Mulder regularly came to the stalkin between 1879 and 1914 in the Boerendorp in Drenthe. He was hit by the changing skies above the open landscape of Hooghalen.
“In Lyon, the air is always blue in the summer and Stemin thought that was boring to paint. Here the air is different every day,” says the restaurant owner.
The tradition wants the Frenchman to see a painting at an exhibition in Paris by the Assen painter Lodewijk Mulder. He was so impressed that he contacted his fellow artist in Drenthe. They pointed stem in the direction of Hooghalen.
He became a familiar face in the village of Drenthe and became friends with the residents, who in the long run called him affectionately ‘master stem’. With his long beard and red velvet costume, he was a striking appearance.
Many of the paintings that Stengin made in Hooghalen hung for a long time in the accommodation where he stayed. But over the years the paintings disappeared from the village. A part now hangs in museums in the Netherlands, France and Switzerland, others are in the possession of private individuals.
Restaurant owner Kees Mulder – not a family of Lodewijk – tracked down four Haoler paintings on the internet, in France and Switzerland. He bought them and had them taken to Drenthe, where they now adorn the wall of the former accommodation. Mulder now also has a whole pile of sketches from the Frenchman.
The search of the catering boss is not nearly over yet. He already has paintings from an old mill, a meadow with cows, a farm and a nature reserve. Now another one where the forerunner of his restaurant is also on.
“I suspect that there are still people who have paintings from Stengelin in the house, also here in Hooghalen. He could do well Dutch and came into contact with the villagers a lot.
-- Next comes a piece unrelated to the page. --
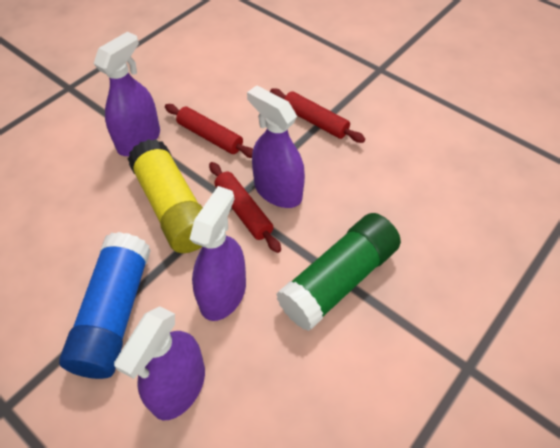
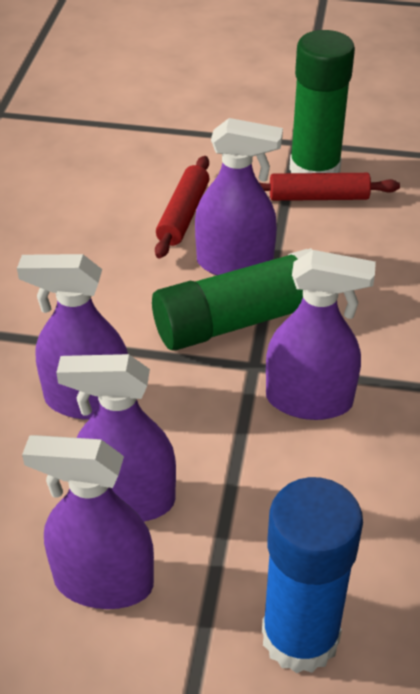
green glue stick: [276,213,401,331] = 1 -> [152,248,312,351] [289,30,355,173] = 2
purple spray bottle: [94,31,160,156] [114,306,205,420] [190,186,246,321] [247,85,305,208] = 4 -> [17,254,128,420] [22,435,154,609] [56,354,176,522] [195,118,283,276] [266,250,376,420] = 5
red rolling pin: [165,104,253,158] [209,162,281,253] [270,88,365,143] = 3 -> [155,156,209,258] [259,173,400,201] = 2
yellow glue stick: [127,139,203,253] = 1 -> none = 0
So there should be even more paintings, perhaps without people knowing it,” says Mulder.
Due to the start of the First World War, the French painter no longer came to Drenthe. He left for Switzerland, where he died in 1938. In Hooghalen, only a street sign reminds him without explanation.
Mulder wants to change that. “I am planning to hang a plaque on the wall of my restaurant, with information about Stengelin. And I hope that the municipality of Midden-Drenthe wants to put who he was on the street sign.”